Further, when you consider the extensive procedural obligations on employers who restructure that already exist, imposing a mandatory requirement to pay compensation on these businesses may be going one step too far.
So, what is the right answer? If previous votes are anything to go by, Moroney's bill as it stands has little chance of success.
The most pragmatic approach for unions and employee advocates may be to seek to limit the impact of the legislation to those larger employers who can afford it. There are examples already of where this National-led government has introduced legislation in the employment area, and has limited it to certain groups of employees.
For example, when the trial period legislation was introduced, it was limited to businesses with fewer than 20 staff. While it was later extended to all employers, the legislators have recognised different considerations apply to small and large employers.
Under this proposal, employers with fewer than 20 employees could still offer redundancy compensation but they would not be obliged to.
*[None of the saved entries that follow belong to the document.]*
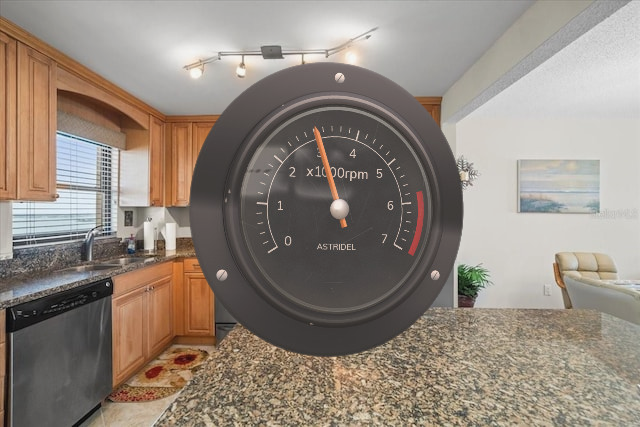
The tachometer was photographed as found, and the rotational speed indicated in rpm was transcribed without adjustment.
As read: 3000 rpm
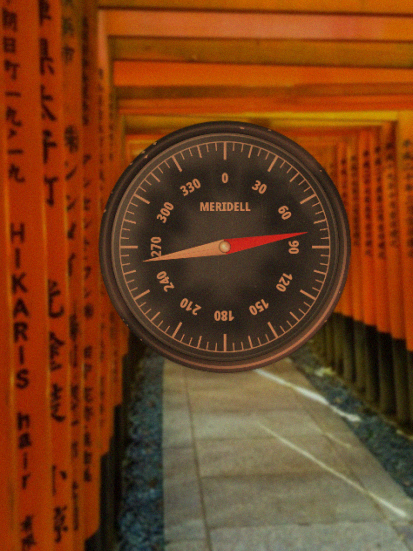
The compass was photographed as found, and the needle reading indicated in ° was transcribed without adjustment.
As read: 80 °
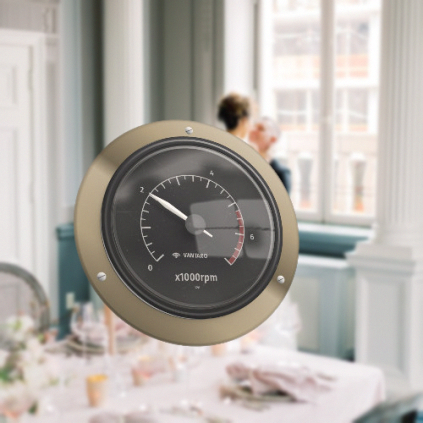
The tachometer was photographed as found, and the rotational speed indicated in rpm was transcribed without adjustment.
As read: 2000 rpm
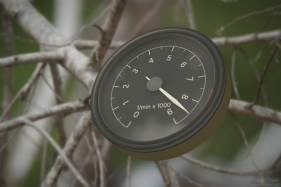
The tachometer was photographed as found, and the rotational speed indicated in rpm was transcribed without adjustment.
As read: 8500 rpm
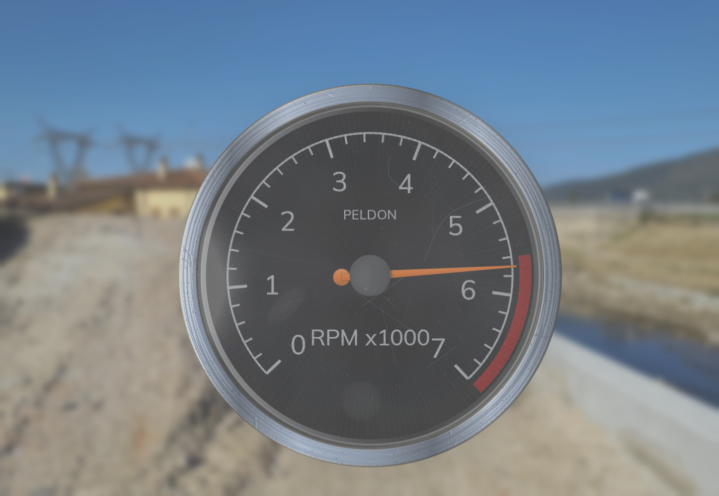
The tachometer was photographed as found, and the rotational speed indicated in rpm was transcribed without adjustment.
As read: 5700 rpm
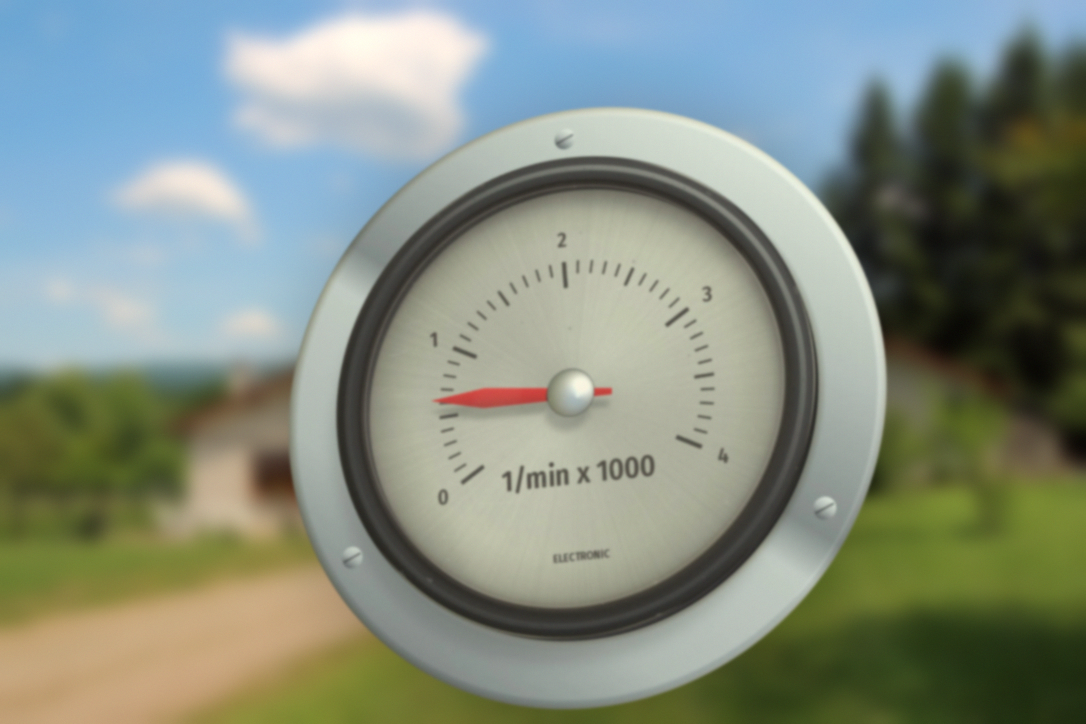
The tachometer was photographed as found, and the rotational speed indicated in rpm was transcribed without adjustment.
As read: 600 rpm
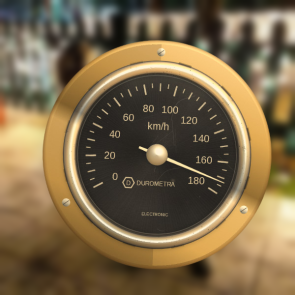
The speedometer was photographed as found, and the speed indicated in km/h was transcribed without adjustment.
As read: 172.5 km/h
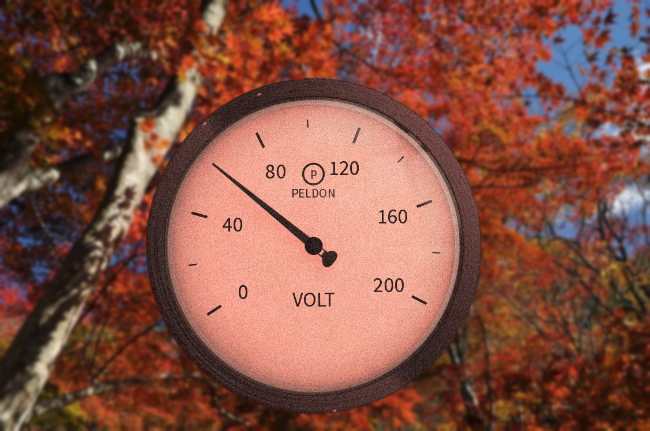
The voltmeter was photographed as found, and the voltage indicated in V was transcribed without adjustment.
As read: 60 V
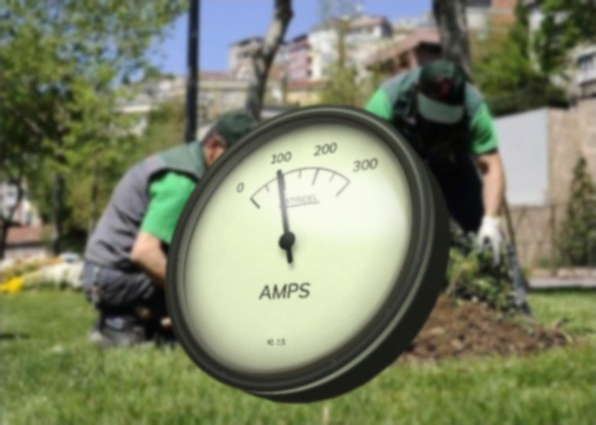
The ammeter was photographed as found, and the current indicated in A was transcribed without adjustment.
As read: 100 A
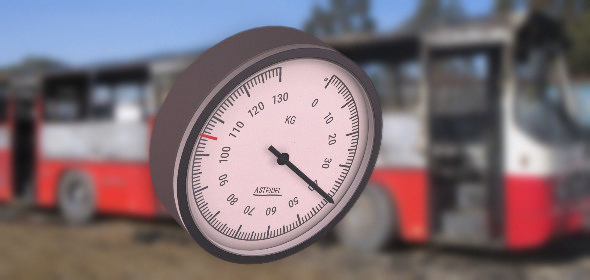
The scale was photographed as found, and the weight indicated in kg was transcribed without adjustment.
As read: 40 kg
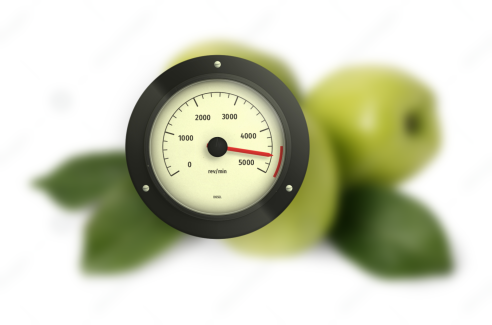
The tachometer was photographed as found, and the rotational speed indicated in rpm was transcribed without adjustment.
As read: 4600 rpm
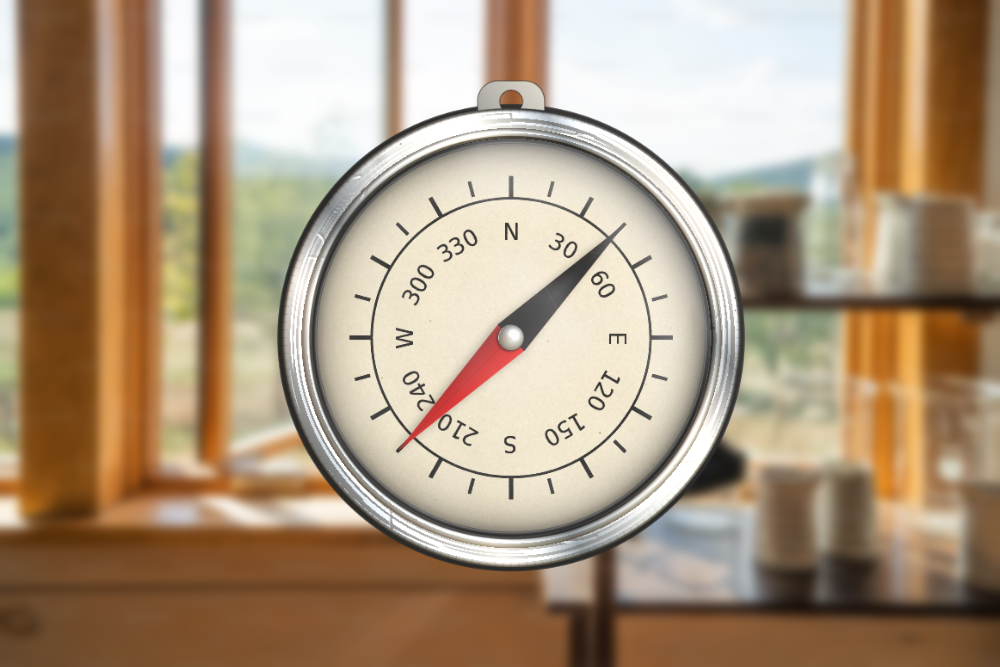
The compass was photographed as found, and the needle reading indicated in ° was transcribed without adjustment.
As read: 225 °
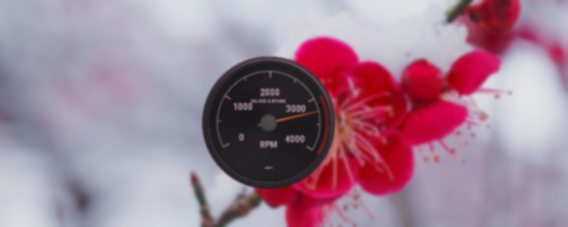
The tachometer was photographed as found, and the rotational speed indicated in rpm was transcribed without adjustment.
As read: 3250 rpm
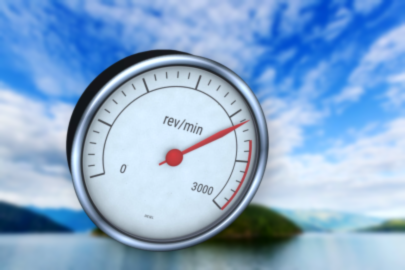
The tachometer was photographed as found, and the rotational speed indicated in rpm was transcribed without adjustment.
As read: 2100 rpm
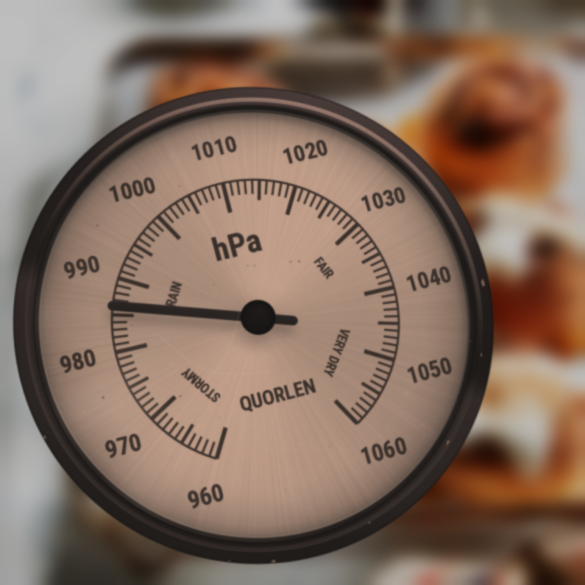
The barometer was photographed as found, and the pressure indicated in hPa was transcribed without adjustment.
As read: 986 hPa
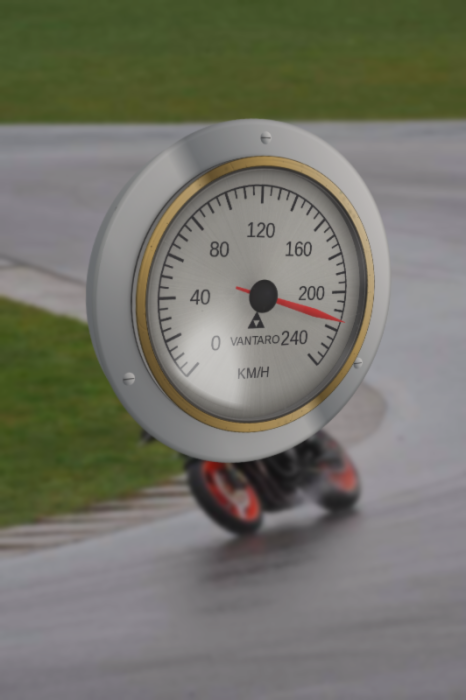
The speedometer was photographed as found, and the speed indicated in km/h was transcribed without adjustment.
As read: 215 km/h
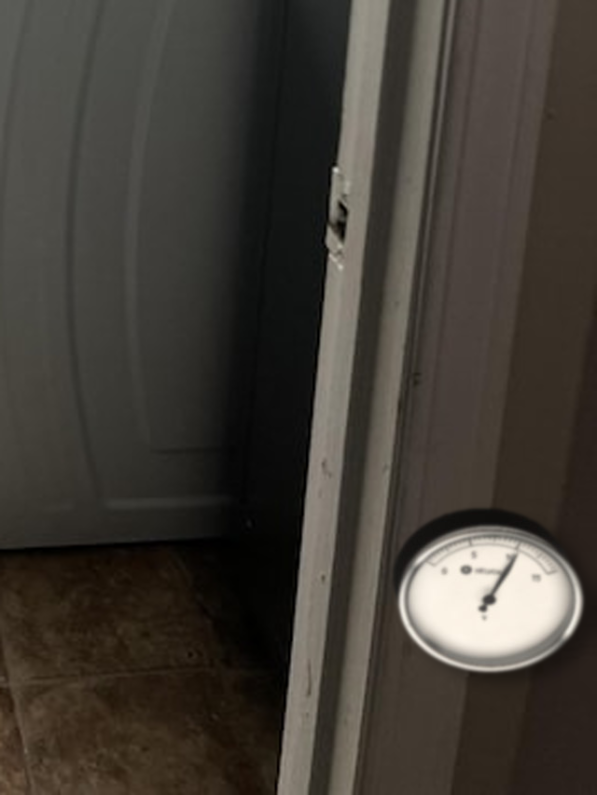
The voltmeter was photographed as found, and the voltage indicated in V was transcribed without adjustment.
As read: 10 V
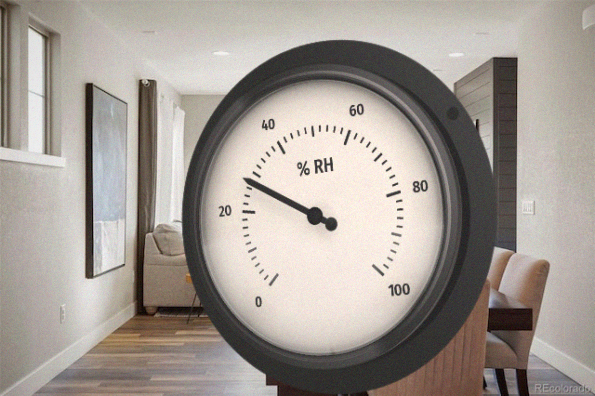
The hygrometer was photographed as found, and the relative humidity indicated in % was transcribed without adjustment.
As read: 28 %
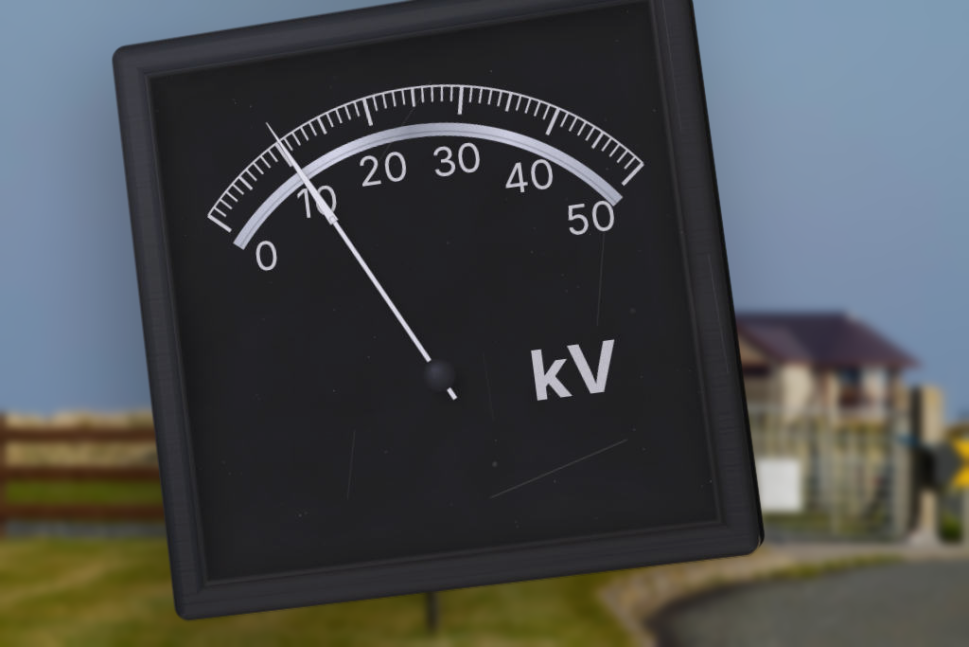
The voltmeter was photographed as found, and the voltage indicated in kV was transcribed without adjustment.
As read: 10.5 kV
In the meantime, employees should remember there is no automatic entitlement to redundancy compensation and they should seek to negotiate this as part of their employment agreement offer. Interestingly, a recent United States study indicated about 57 per cent of men negotiated employment agreement offers, whereas only 9 per cent of women did. In other words, they just accepted what was offered.
Employees should carefully review any contract offer and seek advice if necessary. If it does not provide for payment of redundancy compensation, they should ask why not. It would not be unreasonable to ask that redundancy compensation be provided for, and Moroney's formula provides a useful starting point.
If you don't ask, you don't get. If you ask and the employer says no, at least you know where you stand.
Susan Hornsby-Geluk is a partner at Chen Palmer, public and employment law specialists.